Ibu Nur begitu bahagia mendengar kabar ini dan langsung sujud syukur sehingga Nur tidak langsung mendengar respon dari Ibu.

“Alhamdulillah.” Air mata Ibu tak bisa ditahan dan akhirnya keluar. “Alhamdulillah, Ibu bahagia Nur. Sebentar lagi, anak Ibu yang dulu masih kecil dan manja, akan menjadi seorang Ibu. Selamat ya.”

“Alhamdulilah Ibu, doain dan temenin Nur ya, Bu. Nur masih harus banyak belajar.” Ucap Nur sambil mencari tempat duduk.

“Insyaallah, nanti Nur bisa menjadi Ibu yang hebat dan kuat ya. Jadi, gimana kabar cucunya Ibu? Waaahhh Ibu sudah mau jadi nenek ya.” Ibu tertawa baru menyadari ternyata ia sudah berada di waktu senja kehidupan.
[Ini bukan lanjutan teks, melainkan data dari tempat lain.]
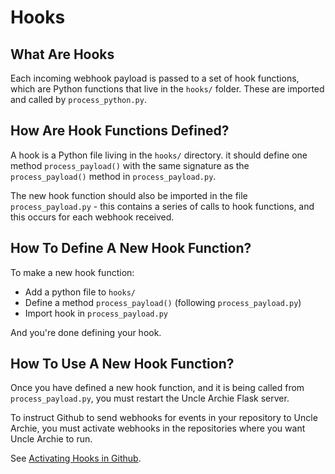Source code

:# Hooks

## What Are Hooks

Each incoming webhook payload is passed to a set of hook functions,
which are Python functions that live in the `hooks/` folder.
These are imported and called by `process_python.py`.

## How Are Hook Functions Defined?

A hook is a Python file living in the `hooks/` directory.
it should define one method `process_payload()` with the 
same signature as the `process_payload()` method in 
`process_payload.py`.

The new hook function should also be imported in the file
`process_payload.py` - this contains a series of calls to
hook functions, and this occurs for each webhook received.

## How To Define A New Hook Function?

To make a new hook function:

* Add a python file to `hooks/`
* Define a method `process_payload()` (following `process_payload.py`)
* Import hook in `process_payload.py`

And you're done defining your hook.

## How To Use A New Hook Function?

Once you have defined a new hook function, and 
it is being called from `process_payload.py`,
you must restart the Uncle Archie Flask server.

To instruct Github to send webhooks for 
events in your repository to Uncle Archie,
you must activate webhooks in the repositories
where you want Uncle Archie to run.

See [Activating Hooks in Github](github.md).

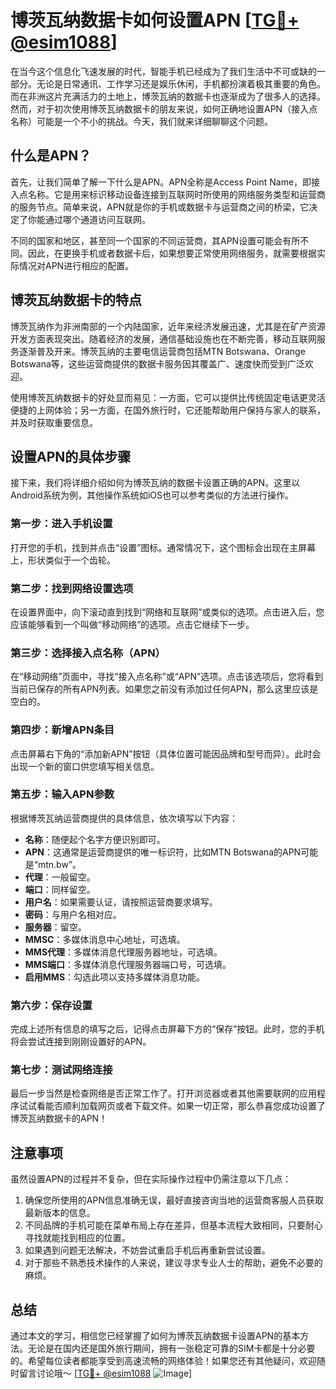 # 博茨瓦纳数据卡如何设置APN [[TG💪+ @esim1088](https://t.me/s/esim1088)]

在当今这个信息化飞速发展的时代，智能手机已经成为了我们生活中不可或缺的一部分。无论是日常通讯、工作学习还是娱乐休闲，手机都扮演着极其重要的角色。而在非洲这片充满活力的土地上，博茨瓦纳的数据卡也逐渐成为了很多人的选择。然而，对于初次使用博茨瓦纳数据卡的朋友来说，如何正确地设置APN（接入点名称）可能是一个不小的挑战。今天，我们就来详细聊聊这个问题。

## 什么是APN？

首先，让我们简单了解一下什么是APN。APN全称是Access Point Name，即接入点名称。它是用来标识移动设备连接到互联网时所使用的网络服务类型和运营商的服务节点。简单来说，APN就是你的手机或数据卡与运营商之间的桥梁，它决定了你能通过哪个通道访问互联网。

不同的国家和地区，甚至同一个国家的不同运营商，其APN设置可能会有所不同。因此，在更换手机或者数据卡后，如果想要正常使用网络服务，就需要根据实际情况对APN进行相应的配置。

## 博茨瓦纳数据卡的特点

博茨瓦纳作为非洲南部的一个内陆国家，近年来经济发展迅速，尤其是在矿产资源开发方面表现突出。随着经济的发展，通信基础设施也在不断完善，移动互联网服务逐渐普及开来。博茨瓦纳的主要电信运营商包括MTN Botswana、Orange Botswana等，这些运营商提供的数据卡服务因其覆盖广、速度快而受到广泛欢迎。

使用博茨瓦纳数据卡的好处显而易见：一方面，它可以提供比传统固定电话更灵活便捷的上网体验；另一方面，在国外旅行时，它还能帮助用户保持与家人的联系，并及时获取重要信息。

## 设置APN的具体步骤

接下来，我们将详细介绍如何为博茨瓦纳的数据卡设置正确的APN。这里以Android系统为例，其他操作系统如iOS也可以参考类似的方法进行操作。

### 第一步：进入手机设置

打开您的手机，找到并点击“设置”图标。通常情况下，这个图标会出现在主屏幕上，形状类似于一个齿轮。

### 第二步：找到网络设置选项

在设置界面中，向下滚动直到找到“网络和互联网”或类似的选项。点击进入后，您应该能够看到一个叫做“移动网络”的选项。点击它继续下一步。

### 第三步：选择接入点名称（APN）

在“移动网络”页面中，寻找“接入点名称”或“APN”选项。点击该选项后，您将看到当前已保存的所有APN列表。如果您之前没有添加过任何APN，那么这里应该是空白的。

### 第四步：新增APN条目

点击屏幕右下角的“添加新APN”按钮（具体位置可能因品牌和型号而异）。此时会出现一个新的窗口供您填写相关信息。

### 第五步：输入APN参数

根据博茨瓦纳运营商提供的具体信息，依次填写以下内容：
- **名称**：随便起个名字方便识别即可。
- **APN**：这通常是运营商提供的唯一标识符，比如MTN Botswana的APN可能是“mtn.bw”。
- **代理**：一般留空。
- **端口**：同样留空。
- **用户名**：如果需要认证，请按照运营商要求填写。
- **密码**：与用户名相对应。
- **服务器**：留空。
- **MMSC**：多媒体消息中心地址，可选填。
- **MMS代理**：多媒体消息代理服务器地址，可选填。
- **MMS端口**：多媒体消息代理服务器端口号，可选填。
- **启用MMS**：勾选此项以支持多媒体消息功能。

### 第六步：保存设置

完成上述所有信息的填写之后，记得点击屏幕下方的“保存”按钮。此时，您的手机将会尝试连接到刚刚设置好的APN。

### 第七步：测试网络连接

最后一步当然是检查网络是否正常工作了。打开浏览器或者其他需要联网的应用程序试试看能否顺利加载网页或者下载文件。如果一切正常，那么恭喜您成功设置了博茨瓦纳数据卡的APN！

## 注意事项

虽然设置APN的过程并不复杂，但在实际操作过程中仍需注意以下几点：

1. 确保您所使用的APN信息准确无误，最好直接咨询当地的运营商客服人员获取最新版本的信息。
2. 不同品牌的手机可能在菜单布局上存在差异，但基本流程大致相同，只要耐心寻找就能找到相应的位置。
3. 如果遇到问题无法解决，不妨尝试重启手机后再重新尝试设置。
4. 对于那些不熟悉技术操作的人来说，建议寻求专业人士的帮助，避免不必要的麻烦。

## 总结

通过本文的学习，相信您已经掌握了如何为博茨瓦纳数据卡设置APN的基本方法。无论是在国内还是国外旅行期间，拥有一张稳定可靠的SIM卡都是十分必要的。希望每位读者都能享受到高速流畅的网络体验！如果您还有其他疑问，欢迎随时留言讨论哦～ [[TG💪+ @esim1088](https://t.me/s/esim1088) ![Image](https://i.postimg.cc/4NQfJmqS/Snipaste-2025-05-13-00-14-12.png)]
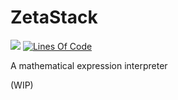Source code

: # ZetaStack
![](https://img.shields.io/github/repo-size/Papr3ka/LehmerPy?style=flat-square)
[![Lines Of Code](https://tokei.rs/b1/github/Papr3ka/ZetaStack?category=code)](https://github.com/Papr3ka/ZetaStack)

A mathematical expression interpreter

(WIP)
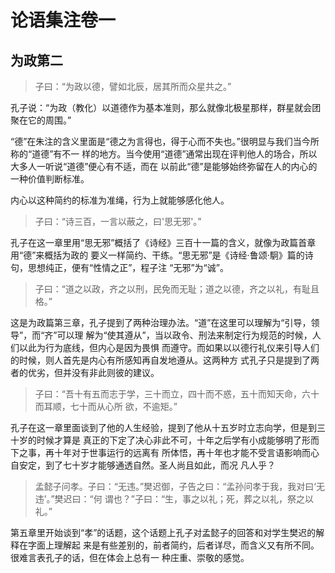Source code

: # 论语集注卷一

## 为政第二

> 子曰：“为政以德，譬如北辰，居其所而众星共之。”

孔子说：“为政（教化）以道德作为基本准则，那么就像北极星那样，群星就会团聚在它的周围。”

“德”在朱注的含义里面是“德之为言得也，得于心而不失也。”很明显与我们当今所称的“道德”有不一
样的地方。当今使用“道德”通常出现在评判他人的场合，所以大多人一听说“道德”便心有不适，而在
以前此“德”是能够始终弥留在人的内心的一种价值判断标准。

内心以这种简约的标准为准绳，行为上就能够感化他人。

> 子曰：“诗三百，一言以蔽之，曰'思无邪'。”

孔子在这一章里用“思无邪”概括了《诗经》三百十一篇的含义，就像为政篇首章用“德”来概括为政的
要义一样简约、干练。“思无邪”是《诗经·鲁颂·駉》篇的诗句，思想纯正，便有“性情之正”，程子注
“无邪”为“诚”。

> 子曰：“道之以政，齐之以刑，民免而无耻；道之以德，齐之以礼，有耻且格。”

这是为政篇第三章，孔子提到了两种治理办法。“道”在这里可以理解为“引导，领导”，而“齐”可以理
解为“使其遵从”，当以政令、刑法来制定行为规范的时候，人们以此为行为底线，但内心是因为畏惧
而遵守。而如果以以德行礼仪来引导人们的时候，则人首先是内心有所感知再自发地遵从。这两种方
式孔子只是提到了两者的优劣，但并没有非此则彼的建议。

> 子曰：“吾十有五而志于学，三十而立，四十而不惑，五十而知天命，六十而耳顺，七十而从心所
欲，不逾矩。”

孔子在这一章里面谈到了他的人生经验，提到了他从十五岁时立志向学，但是到三十岁的时候才算是
真正的下定了决心非此不可，十年之后学有小成能够明了形而下之事，再十年对于世事运行的远离有
所体悟，再十年也才能不受言语影响而心自安定，到了七十岁才能够通透自然。圣人尚且如此，而况
凡人乎？

> 孟懿子问孝。子曰：“无违。”樊迟御，子告之曰：“孟孙问孝于我，我对曰‘无违’。”樊迟曰：“何
谓也？”子曰：“生，事之以礼；死，葬之以礼，祭之以礼。”

第五章里开始谈到“孝”的话题，这个话题上孔子对孟懿子的回答和对学生樊迟的解释在字面上理解起
来是有些差别的，前者简约，后者详尽，而含义又有所不同。很难言表孔子的话，但在体会上总有一
种庄重、崇敬的感觉。
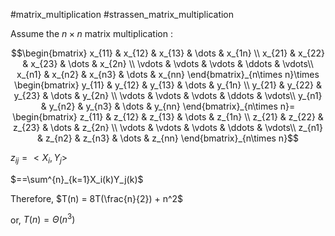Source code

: #matrix_multiplication #strassen_matrix_multiplication

Assume the $n\times n$ matrix multiplication :


$$\begin{bmatrix}
x_{11} & x_{12} & x_{13} & \dots & x_{1n} \\
x_{21} & x_{22} & x_{23} & \dots & x_{2n} \\
\vdots & \vdots & \vdots & \ddots & \vdots\\
x_{n1} & x_{n2} & x_{n3} & \dots & x_{nn}
\end{bmatrix}_{n\times n}\times
\begin{bmatrix}
y_{11} & y_{12} & y_{13} & \dots & y_{1n} \\
y_{21} & y_{22} & y_{23} & \dots & y_{2n} \\
\vdots & \vdots & \vdots & \ddots & \vdots\\
y_{n1} & y_{n2} & y_{n3} & \dots & y_{nn}
\end{bmatrix}_{n\times n}=
\begin{bmatrix}
z_{11} & z_{12} & z_{13} & \dots & z_{1n} \\
z_{21} & z_{22} & z_{23} & \dots & z_{2n} \\
\vdots & \vdots & \vdots & \ddots & \vdots\\
z_{n1} & z_{n2} & z_{n3} & \dots & z_{nn}
\end{bmatrix}_{n\times n}$$



$z_{ij} = <X_i, Y_j>$

$==\sum^{n}_{k=1}X_i(k)Y_j(k)$

Therefore,  $T(n) = 8T(\frac{n}{2}) + n^2$

or, $T(n) = \Theta(n^3)$
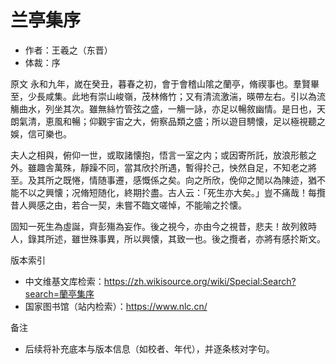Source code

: # 兰亭集序

- 作者：王羲之（东晋）
- 体裁：序

原文
永和九年，嵗在癸丑，暮春之初，會于會稽山隂之蘭亭，脩禊事也。羣賢畢至，少長咸集。此地有崇山峻嶺，茂林脩竹；又有清流激湍，暎帶左右。引以為流觴曲水，列坐其次。雖無絲竹管弦之盛，一觴一詠，亦足以暢敘幽情。是日也，天朗氣清，恵風和暢；仰觀宇宙之大，俯察品類之盛；所以遊目騁懐，足以極視聽之娛，信可樂也。

夫人之相與，俯仰一世，或取諸懐抱，悟言一室之内；或因寄所託，放浪形骸之外。雖趣舎萬殊，靜躁不同，當其欣扵所遇，暫得扵己，怏然自足，不知老之將至。及其所之既惓，情随事遷，感慨係之矣。向之所欣，俛仰之閒以為陳迹，猶不能不以之興懐；况脩短随化，終期扵盡。古人云：「死生亦大矣。」豈不痛哉！每攬昔人興感之由，若合一契，未嘗不臨文嗟悼，不能喻之扵懐。

固知一死生為虛誕，齊彭殤為妄作。後之視今，亦由今之視昔，悲夫！故列敘時人，錄其所述，雖世殊事異，所以興懐，其致一也。後之攬者，亦將有感扵斯文。

版本索引
- 中文维基文库检索：https://zh.wikisource.org/wiki/Special:Search?search=蘭亭集序
- 国家图书馆（站内检索）：https://www.nlc.cn/

备注
- 后续将补充底本与版本信息（如校者、年代），并逐条核对字句。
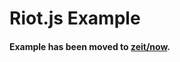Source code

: # Riot.js Example

#### Example has been moved to [zeit/now](https://github.com/zeit/now/tree/master/examples/riot).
“Alhamdulillah, ini Nur dan Bang Zai baru selesai USG, Bu. Alhamdulillah semuanya sehat. Terus doain Nur ya, Bu.” Nur tersenyum sambil memegang perutnya. “Nenek, tungguin aku yaaaa.” Nur memperagakan suara anak kecil seolah-olah cucunya Ibu sedang bicara.

“Haaiiiii cucunya Nenek! Sehat dan kuat di perut ibumu ya.” Balas Ibu Nur dengan begitu bahagia.